The Summer He Didn’t Die, Harrison’s fifth collection of novellas, marks the return of his best-known character, the free-spirited and amorous Brown Dog (or BD), a mixed-blood Indian from Northern Michigan. The title story finds Brown Dog married and caring for his two stepchildren. While their alcoholic mother serves a prison sentence, he tries to prevent his disabled child from being placed in a special education school. The middle story, "Republican Wives," is told from the perspective of three wealthy women who share a lover one of them may have killed. The collection is rounded out by the highly autobiographical "Tracking," in which Harrison explores the psyche of the writer.

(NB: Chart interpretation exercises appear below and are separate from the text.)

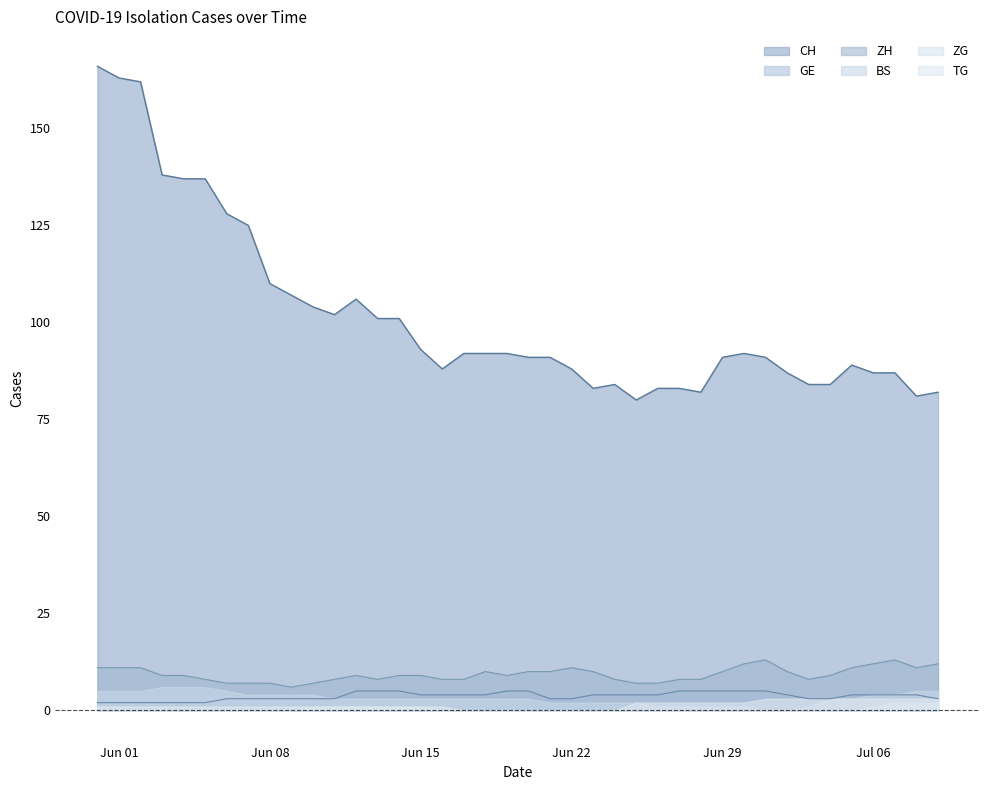

Which series has the widest spread of values?

CH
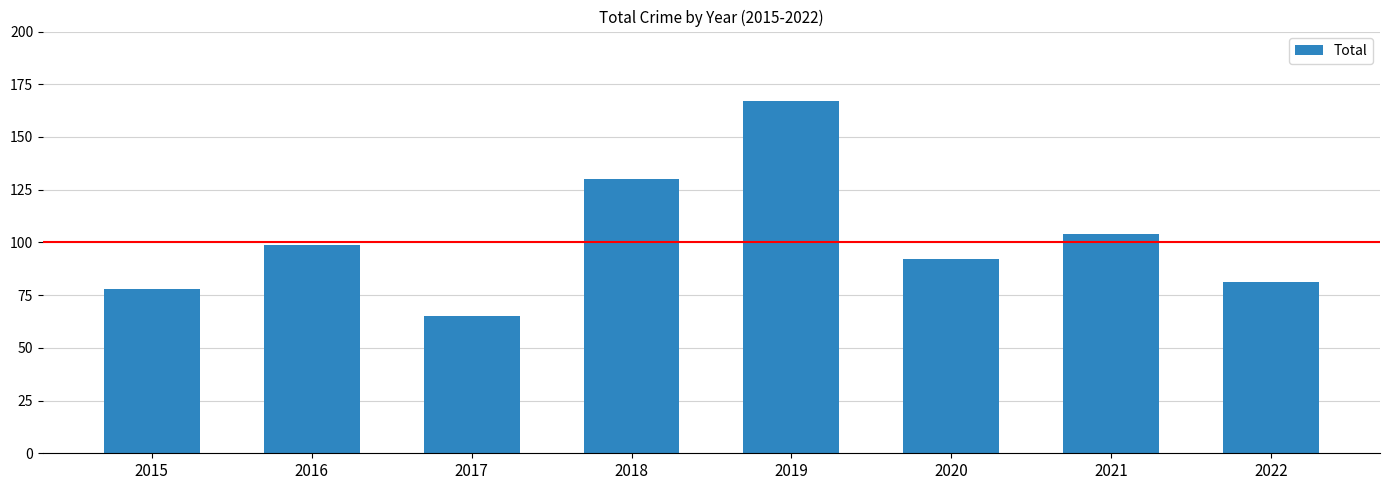

How many values are below 99?

4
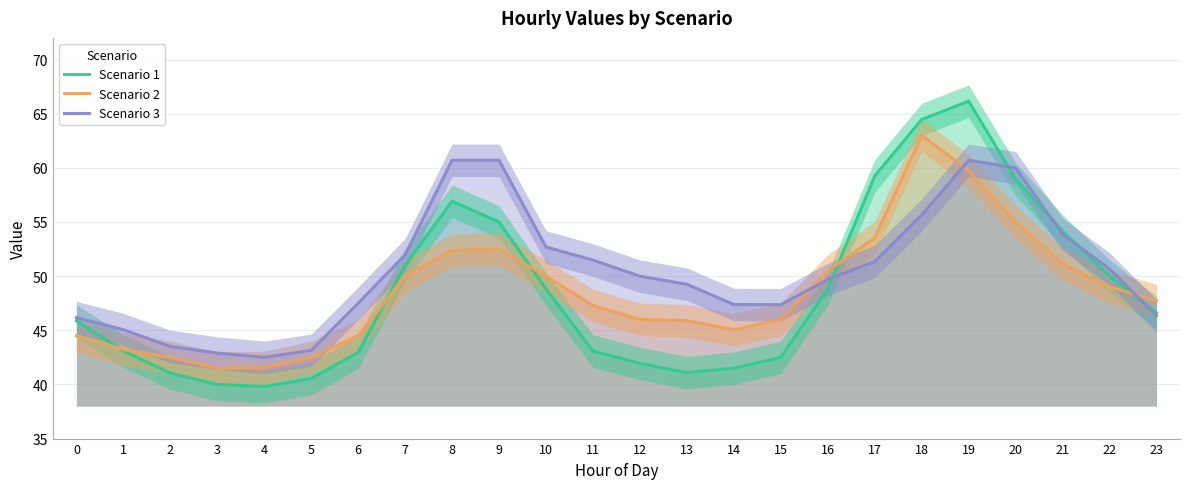

Is the value of Scenario 2 at 16 greater than the value of Scenario 1 at 15?

Yes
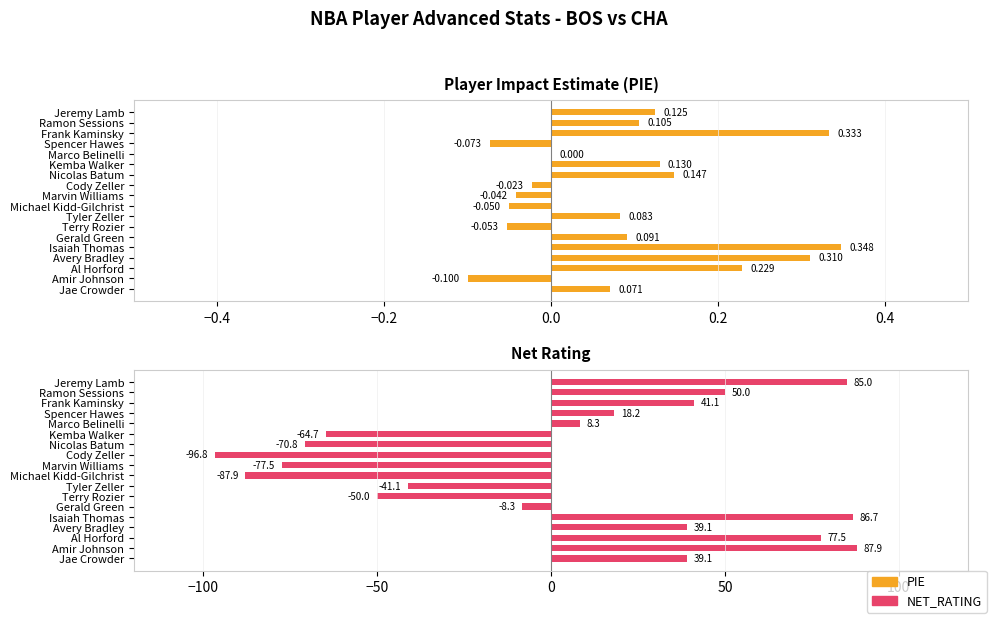

True or false: PIE has a value of 0.3 at Avery Bradley.

True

Atlantic Monthly Press. 278 pages. $24.00 ISBN: 0871138921
Kansas City Star
"Here, writing in breathlessly paced third person, Harrison does what he didn’t quite get done in his 2002 memoir Off to the Side: He reveals the deeper textures of his life—key literary influences, sustaining personal philosophies and the various places that have shaped him. It’s a fitting recap of his career to this point." Kathleen Johnson
NY Times Book Review
"One of the pleasures of reading Jim Harrison’s fifth collection of novellas is the reminder that this intermediate, unloved, and ostensibly unpublishable form is capable of great range and vitality. Novellas must pack all the apparatus of a novel (characters moving through time, sustained action) into a briefer space. . . . The Summer He Didn’t Die meets all these technical requirements, but mostly it succeeds because it is fueled by solid storytelling and by Harrison’s characteristic ease as a stylist." Jean Thompson
Milwaukee Jrnl Sentinel
"Harrison is one of the few writers to regularly opt for the novella. . . . The challenge with this narrative form is to create a true literary world in about 100 pages. The danger is that the novella will read like the synopsis of a novel that, for whatever reasons, was never written. This is a trap that a writer of Jim Harrison’s rare caliber manages to avoid." Jean Charbonneau
Los Angeles Times
"The Summer He Didn’t Die doesn’t match the lean precision of Harrison’s best work. Nonetheless, these new novellas are urgent and contemporary, displaying his marvelous gifts for compression and idiosyncratic language." Jane Ciabattari
"Tracking comes as a jolting contrast to the preceding stories, tracking the author’s actual life so closely that the fictional aspects must be elusive to anyone outside Harrison’s immediate family. . . . Harrison has crafted Tracking as a series of simple, declarative sentences and arranged them almost as a transcript of oral history, with little of the wit and poetry of the companion pieces." Fred Grimm
Rocky Mountain News
"The new collection is a little uneven. . . . [F]ans of Harrison will best enjoy this collection overall, particularly the opportunity that the title novella offers to catch up with Brown Dog again, but those new to Harrison or to novellas might want to turn to other books for the best of both." Jenny Shank
San Francisco Chronicle
"The title novella in The Summer He Didn’t Die is not only among his best, but about as joyous as fiction gets . . . . Although Harrison’s trio of novellas dips in the middle with ‘Republican Wives,’ he again demonstrates his range as a writer. When one of the three eponymous wives quips, ‘Wealthy woman’s life lacks content,’ she unfortunately sums up both the theme of this second story and the reason it falls flat." Heller McAlpin
Harrison is arguably America’s master of the novella, and critics praise him for conquering such a challenging literary form. "The Summer He Didn’t Die" evokes Harrison’s previous Brown Dog stories—here narrating Brown Dog’s latest adventures—to please longtime fans, though even sympathetic critics concede that this latest collection is perhaps not his best. Some critics were surprised at the inclusion of the autobiographical "Tracking" so closely on the heels of Harrison’s 2002 memoir, Off to the Side.
Also by the Author
Legends of the Fall (1979): Legends contains three novellas that you should read. "Legends of the Fall" is better than the Brad Pitt film of the same name; "Revenge" is better than the Kevin Costner film of the same name; and "The Man Who Gave Up His Name" has yet to be adapted by Hollywood.